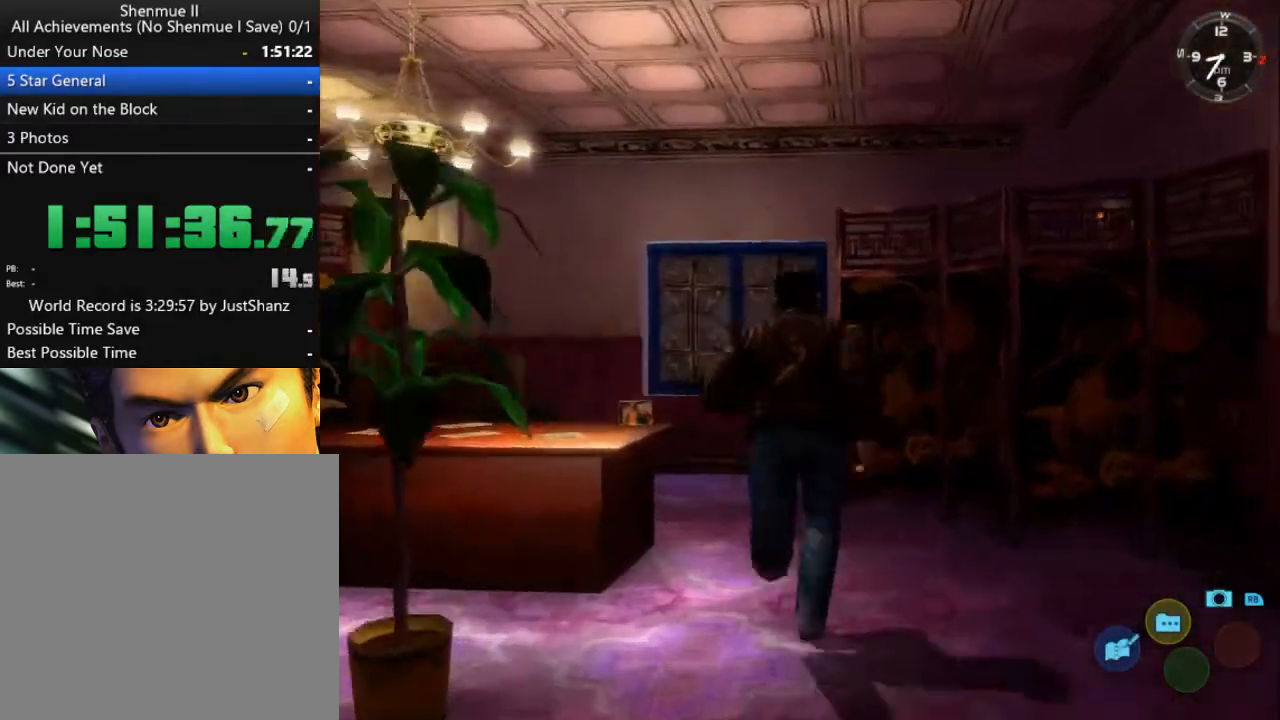
{"buttons": ["L2", "DPAD_UP", "DPAD_RIGHT"], "left_stick": "center", "right_stick": "center", "events": [[33, "DPAD_LEFT", "down"], [300, "DPAD_LEFT", "up"], [333, "DPAD_RIGHT", "down"]]}
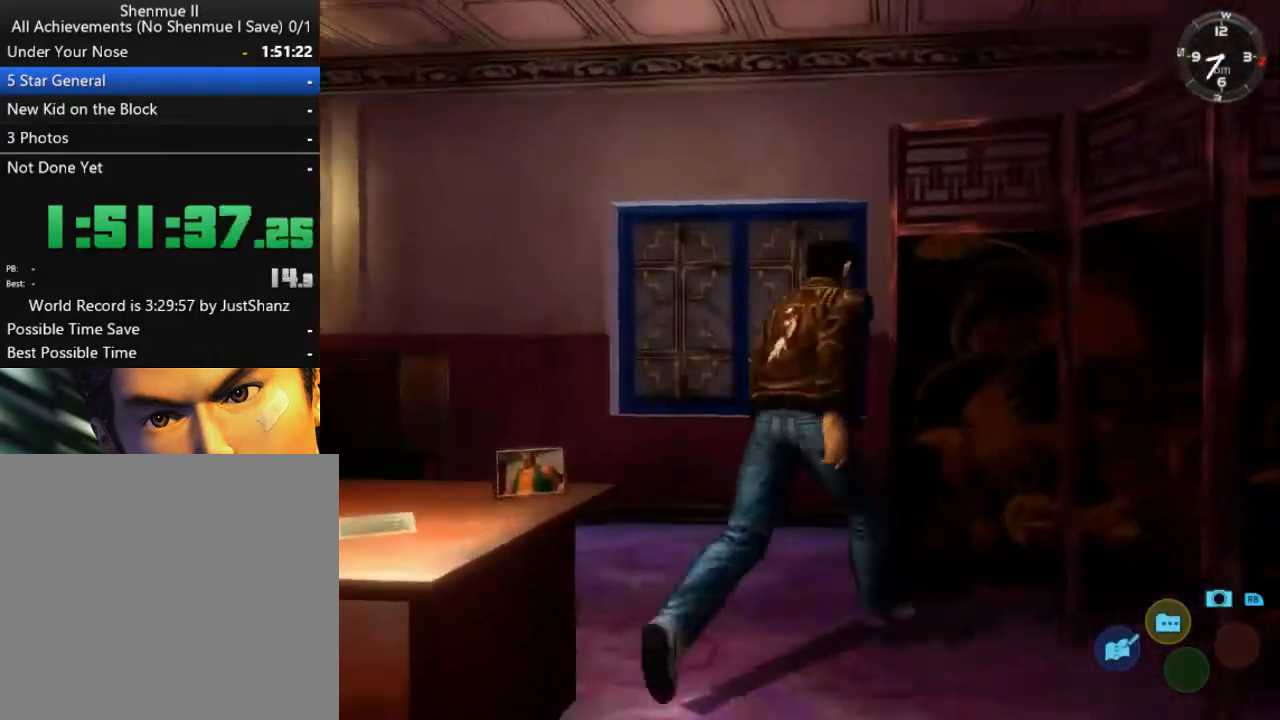
{"buttons": ["DPAD_DOWN", "DPAD_LEFT"], "left_stick": "center", "right_stick": "center", "events": [[67, "DPAD_UP", "up"], [167, "DPAD_UP", "down"], [233, "DPAD_RIGHT", "up"], [300, "DPAD_LEFT", "down"], [300, "L2", "up"], [367, "DPAD_UP", "up"], [400, "DPAD_DOWN", "down"]]}
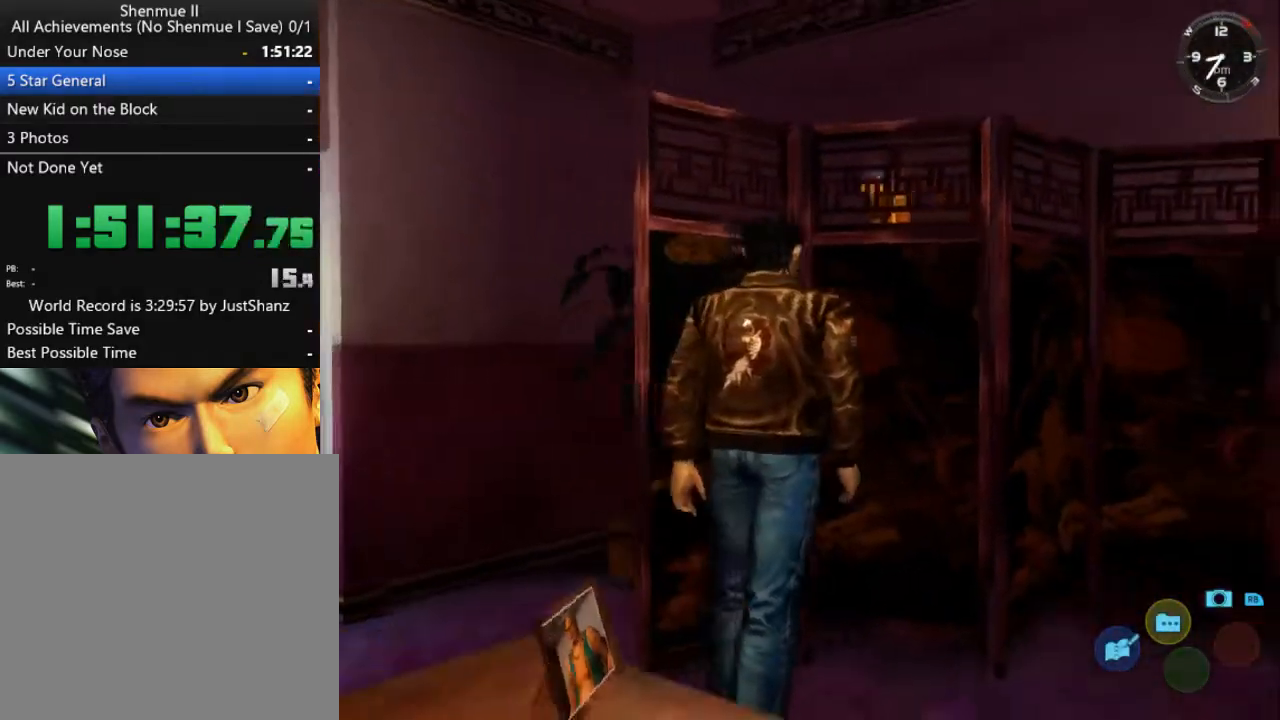
{"buttons": ["DPAD_DOWN", "DPAD_LEFT"], "left_stick": "center", "right_stick": "center", "events": []}
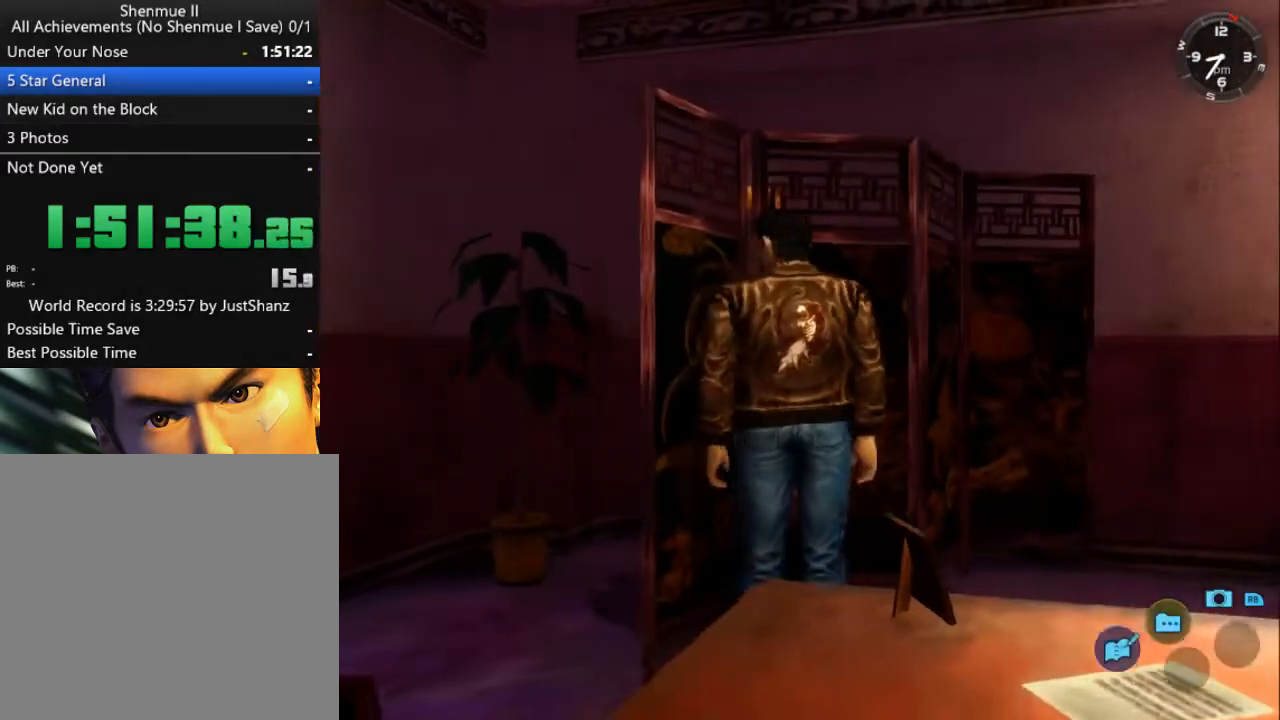
{"buttons": ["DPAD_LEFT"], "left_stick": "center", "right_stick": "center", "events": [[500, "DPAD_DOWN", "up"]]}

- [What the task asks]: Would you output the data exactly, without any of its images?

- [Exercise response]:
{"buttons": ["L2", "DPAD_UP", "DPAD_RIGHT"], "left_stick": "center", "right_stick": "center", "events": [[33, "DPAD_LEFT", "down"], [300, "DPAD_LEFT", "up"], [333, "DPAD_RIGHT", "down"]]}
{"buttons": ["DPAD_DOWN", "DPAD_LEFT"], "left_stick": "center", "right_stick": "center", "events": [[67, "DPAD_UP", "up"], [167, "DPAD_UP", "down"], [233, "DPAD_RIGHT", "up"], [300, "DPAD_LEFT", "down"], [300, "L2", "up"], [367, "DPAD_UP", "up"], [400, "DPAD_DOWN", "down"]]}
{"buttons": ["DPAD_DOWN", "DPAD_LEFT"], "left_stick": "center", "right_stick": "center", "events": []}
{"buttons": ["DPAD_LEFT"], "left_stick": "center", "right_stick": "center", "events": [[500, "DPAD_DOWN", "up"]]}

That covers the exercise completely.